Posted by: Ian Bartrum | Dec 15, 2011 5:34:52 PM

Hi Michael -- for me, a big "story" in the first-year Con Law class is the Court's effort to find judicially administrable lines and limits, with respect to both the enumerated powers of Congress and the reserved powers of the states: "manufacturing" v. "commerce" doesn't work (we were told); "direct" v. "indirect" doesn't work; etc., etc. So, the Court gives up (Wickard) . . . for a while (Lopez) . . . but then (seems to) give up again (Raich), settling for some symbolic affirmations of the importance of the Constitution's structural features and of the non-infinity principle. In the ACA litigation, it seems to me, the Court is confronting another proposed line: "activity" (can be regulated) v. "inactivity" (cannot be). Will this proposed judicially-enforceable line fare any better? Stay tuned!

Posted by: Rick Garnett | Dec 15, 2011 4:32:10 PM

Michael, I hope you don't mind my asking, but would you email me the edited version of the case? I've been planning on doing something similar this year, and I'd love to see your version of the 11th Circuit opinion. Thank you! Paul

Posted by: Paul Horwitz | Dec 15, 2011 3:12:23 PM

I plan to do something similar (though I really like the idea of adding cert petitions into the mix), but I'm not going to begin the mini-case study until after we've talked about the Commerce Clause and 10th Amendment. That means we'll first focus on the ACA three weeks into the semester. Part of my reasoning for delaying it until then is for the reason that Howard mentions. While I expect them to often turn to policy/ideology in their arguments, I want to be able to remind them of the constitutional principles at stake and I think it's only fair to do that once they've learned about them.

We'll then follow the ACA legal debate as we cover other topics within the structure of the course.

Posted by: Michael Teter | Dec 15, 2011 1:02:00 PM

That's a fair concern to raise, Howard, but I'm not sure if the difficulties will be any greater than with some of the other standard Con Law cases, e.g., Roe and Lawrence.

Posted by: Michael O'Hear | Dec 15, 2011 10:54:23 AM

I don't teach Con Law, but I think this is a great idea (even if I don't see how this will help the students know what form to file to do a merger the day after they graduate law school :-)).
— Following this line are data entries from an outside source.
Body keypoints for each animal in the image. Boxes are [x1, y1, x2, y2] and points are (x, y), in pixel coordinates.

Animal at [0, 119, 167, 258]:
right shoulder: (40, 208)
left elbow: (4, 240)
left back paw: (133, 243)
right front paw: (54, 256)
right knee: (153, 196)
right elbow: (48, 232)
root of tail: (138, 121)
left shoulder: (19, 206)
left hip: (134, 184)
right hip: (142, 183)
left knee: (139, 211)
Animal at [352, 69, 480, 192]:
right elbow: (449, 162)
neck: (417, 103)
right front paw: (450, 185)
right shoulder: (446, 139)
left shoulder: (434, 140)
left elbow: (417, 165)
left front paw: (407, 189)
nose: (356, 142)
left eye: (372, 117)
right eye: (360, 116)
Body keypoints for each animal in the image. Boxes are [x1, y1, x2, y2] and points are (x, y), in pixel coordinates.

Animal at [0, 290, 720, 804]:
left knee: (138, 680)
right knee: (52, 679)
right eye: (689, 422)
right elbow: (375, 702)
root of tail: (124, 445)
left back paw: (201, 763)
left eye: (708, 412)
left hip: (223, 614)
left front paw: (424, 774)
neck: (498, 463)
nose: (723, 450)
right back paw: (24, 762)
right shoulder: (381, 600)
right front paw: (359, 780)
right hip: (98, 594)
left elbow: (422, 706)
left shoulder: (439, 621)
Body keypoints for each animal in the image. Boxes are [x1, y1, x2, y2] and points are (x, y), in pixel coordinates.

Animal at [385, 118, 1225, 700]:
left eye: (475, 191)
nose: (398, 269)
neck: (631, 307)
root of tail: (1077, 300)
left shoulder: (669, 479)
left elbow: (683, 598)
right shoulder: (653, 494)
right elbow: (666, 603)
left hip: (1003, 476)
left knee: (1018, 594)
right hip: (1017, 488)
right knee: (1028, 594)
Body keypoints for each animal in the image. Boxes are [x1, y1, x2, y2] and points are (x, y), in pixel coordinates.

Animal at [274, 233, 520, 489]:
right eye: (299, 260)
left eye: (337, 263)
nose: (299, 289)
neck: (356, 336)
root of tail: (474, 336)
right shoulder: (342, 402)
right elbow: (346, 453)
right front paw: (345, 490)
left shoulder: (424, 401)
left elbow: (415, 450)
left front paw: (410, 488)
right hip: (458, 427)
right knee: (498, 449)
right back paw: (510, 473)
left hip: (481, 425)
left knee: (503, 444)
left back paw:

But I would be very wary of students not doing the reading and falling back on their policy preferences and what they know from cable news, without bringing to bear what they are supposed to be learning. How do you control the conversation when a student starts making passionate arguments that are (obviously) not grounded in what they're supposed to be doing and getting from class.